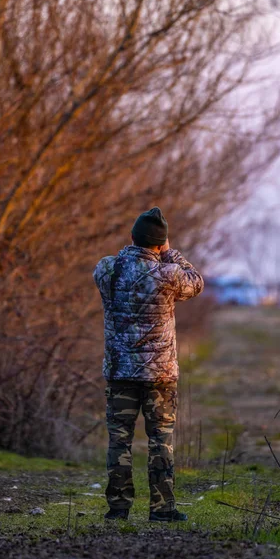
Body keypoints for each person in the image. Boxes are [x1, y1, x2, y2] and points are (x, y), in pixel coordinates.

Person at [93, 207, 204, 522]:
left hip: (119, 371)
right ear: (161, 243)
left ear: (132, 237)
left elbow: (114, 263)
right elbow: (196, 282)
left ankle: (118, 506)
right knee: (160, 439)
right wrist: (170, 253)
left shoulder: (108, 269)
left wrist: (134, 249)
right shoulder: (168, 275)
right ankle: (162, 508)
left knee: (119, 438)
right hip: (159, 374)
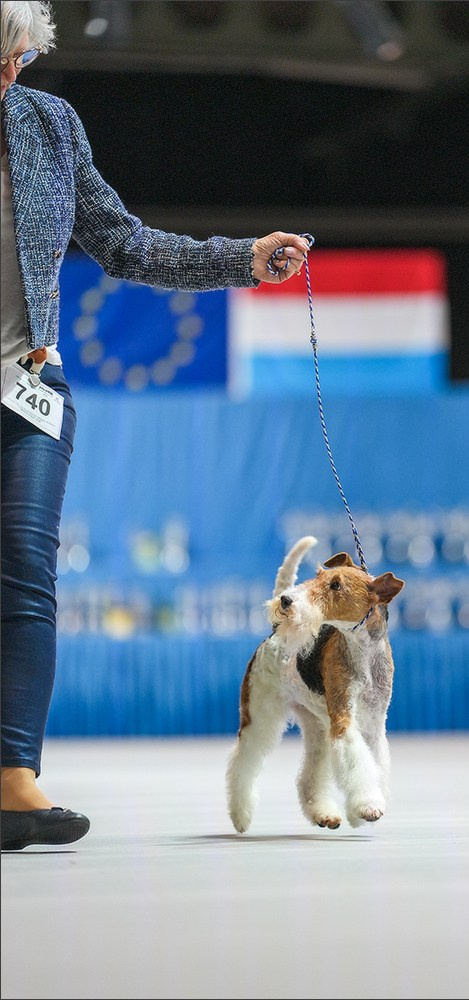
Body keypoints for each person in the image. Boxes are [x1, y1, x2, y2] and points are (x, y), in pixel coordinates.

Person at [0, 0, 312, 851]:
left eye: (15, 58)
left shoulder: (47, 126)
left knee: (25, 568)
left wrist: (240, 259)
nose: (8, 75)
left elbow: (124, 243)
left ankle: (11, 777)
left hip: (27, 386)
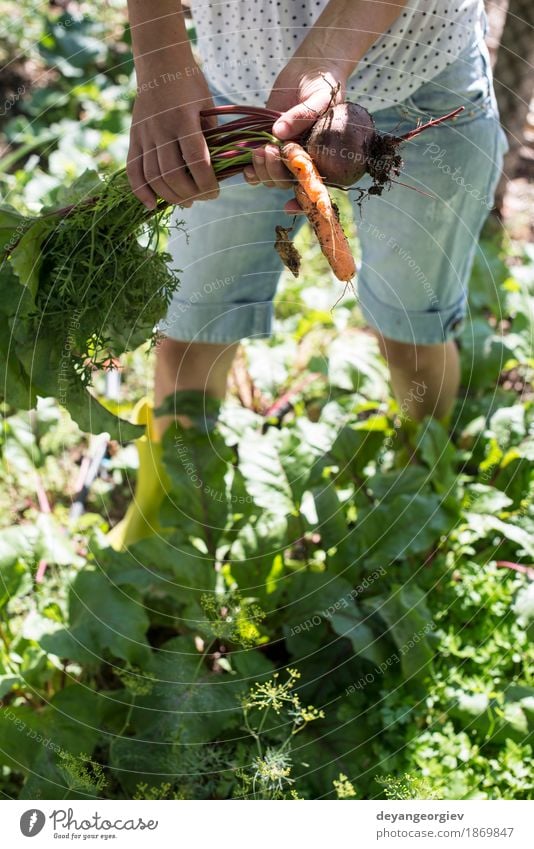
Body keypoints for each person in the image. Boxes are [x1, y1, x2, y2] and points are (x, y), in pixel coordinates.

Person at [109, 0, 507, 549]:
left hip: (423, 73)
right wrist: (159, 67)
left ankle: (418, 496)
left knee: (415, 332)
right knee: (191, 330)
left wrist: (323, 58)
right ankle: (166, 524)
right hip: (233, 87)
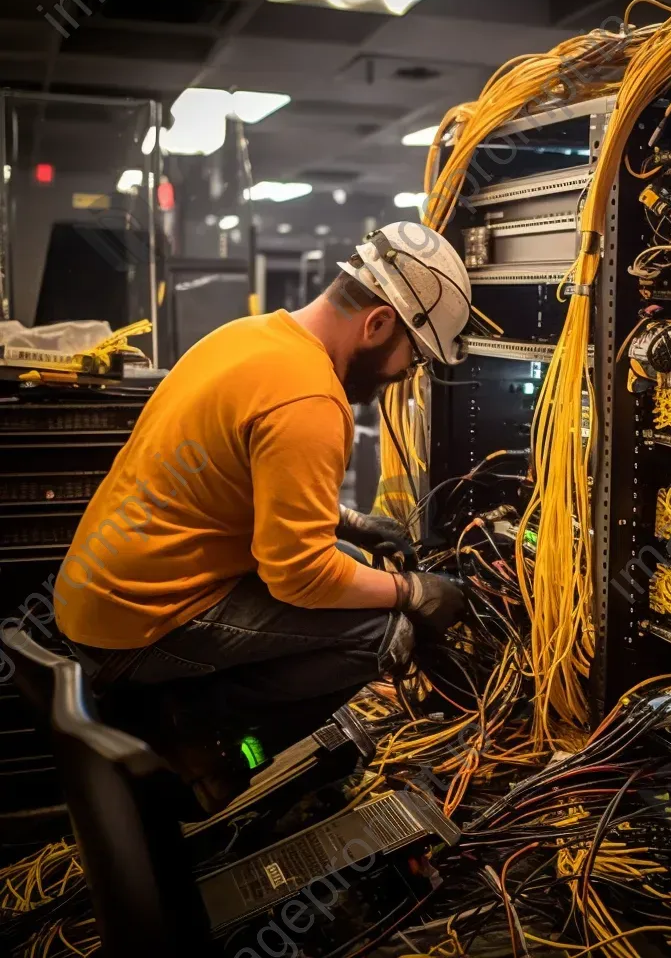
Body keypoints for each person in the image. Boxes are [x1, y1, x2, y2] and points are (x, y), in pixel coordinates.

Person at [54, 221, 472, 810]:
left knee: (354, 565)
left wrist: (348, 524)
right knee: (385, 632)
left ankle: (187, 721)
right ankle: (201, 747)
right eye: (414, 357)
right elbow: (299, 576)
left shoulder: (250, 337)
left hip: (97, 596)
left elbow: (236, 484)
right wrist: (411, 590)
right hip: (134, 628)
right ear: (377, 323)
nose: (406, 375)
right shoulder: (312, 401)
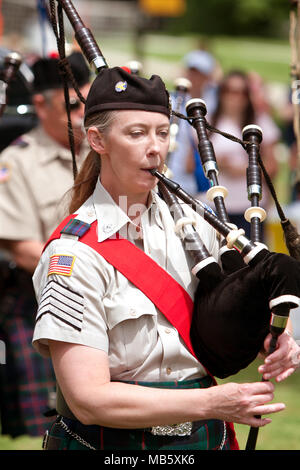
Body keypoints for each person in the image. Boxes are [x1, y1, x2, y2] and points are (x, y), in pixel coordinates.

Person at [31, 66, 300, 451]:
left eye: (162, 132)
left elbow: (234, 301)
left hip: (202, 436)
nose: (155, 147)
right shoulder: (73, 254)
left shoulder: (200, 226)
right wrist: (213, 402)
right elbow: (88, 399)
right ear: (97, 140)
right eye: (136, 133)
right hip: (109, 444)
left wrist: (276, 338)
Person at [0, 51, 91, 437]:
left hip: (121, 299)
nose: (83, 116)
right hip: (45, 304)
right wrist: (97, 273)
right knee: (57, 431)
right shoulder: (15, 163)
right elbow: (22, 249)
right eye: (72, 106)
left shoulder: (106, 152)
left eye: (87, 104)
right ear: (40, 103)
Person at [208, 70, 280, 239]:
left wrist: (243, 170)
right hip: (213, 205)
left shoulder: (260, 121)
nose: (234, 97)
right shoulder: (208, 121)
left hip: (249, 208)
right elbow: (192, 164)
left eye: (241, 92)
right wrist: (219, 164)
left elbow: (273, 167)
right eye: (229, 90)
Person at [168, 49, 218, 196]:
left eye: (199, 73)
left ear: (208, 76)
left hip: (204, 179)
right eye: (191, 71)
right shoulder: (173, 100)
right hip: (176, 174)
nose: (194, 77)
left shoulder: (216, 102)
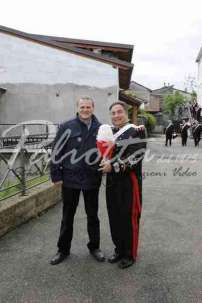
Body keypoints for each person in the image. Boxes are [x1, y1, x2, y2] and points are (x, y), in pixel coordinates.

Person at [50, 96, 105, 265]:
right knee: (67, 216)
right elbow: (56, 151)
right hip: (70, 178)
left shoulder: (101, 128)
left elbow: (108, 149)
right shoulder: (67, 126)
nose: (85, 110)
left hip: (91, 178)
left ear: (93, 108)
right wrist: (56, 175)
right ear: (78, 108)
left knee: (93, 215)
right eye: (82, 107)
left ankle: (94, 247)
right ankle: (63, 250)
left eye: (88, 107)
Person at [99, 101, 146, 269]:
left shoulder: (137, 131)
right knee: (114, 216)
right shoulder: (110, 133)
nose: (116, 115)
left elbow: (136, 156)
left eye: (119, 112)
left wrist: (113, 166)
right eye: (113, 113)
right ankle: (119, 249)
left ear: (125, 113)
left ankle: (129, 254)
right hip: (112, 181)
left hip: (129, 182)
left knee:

************

Task directions ▸ Above is the material; set down exactly its lines from the one containing "left eye: (199, 73)" down to the one containing "right ankle: (63, 250)", both included, leaving out any pictures.

Answer to this exercise ▸
left eye: (199, 73)
left ear: (208, 76)
left hip: (204, 179)
right eye: (191, 71)
right shoulder: (173, 100)
right hip: (176, 174)
nose: (194, 77)
left shoulder: (216, 102)
Body keypoints for each person in the image. Boxes are [x1, y1, x2, y2] and points are (x, y), in pixel coordinates.

Person at [50, 96, 105, 265]:
right knee: (67, 216)
right elbow: (56, 151)
right hip: (70, 178)
left shoulder: (101, 128)
left elbow: (108, 149)
right shoulder: (67, 126)
nose: (85, 110)
left hip: (91, 178)
left ear: (93, 108)
right wrist: (56, 175)
right ear: (78, 108)
left knee: (93, 215)
right eye: (82, 107)
left ankle: (94, 247)
right ankle: (63, 250)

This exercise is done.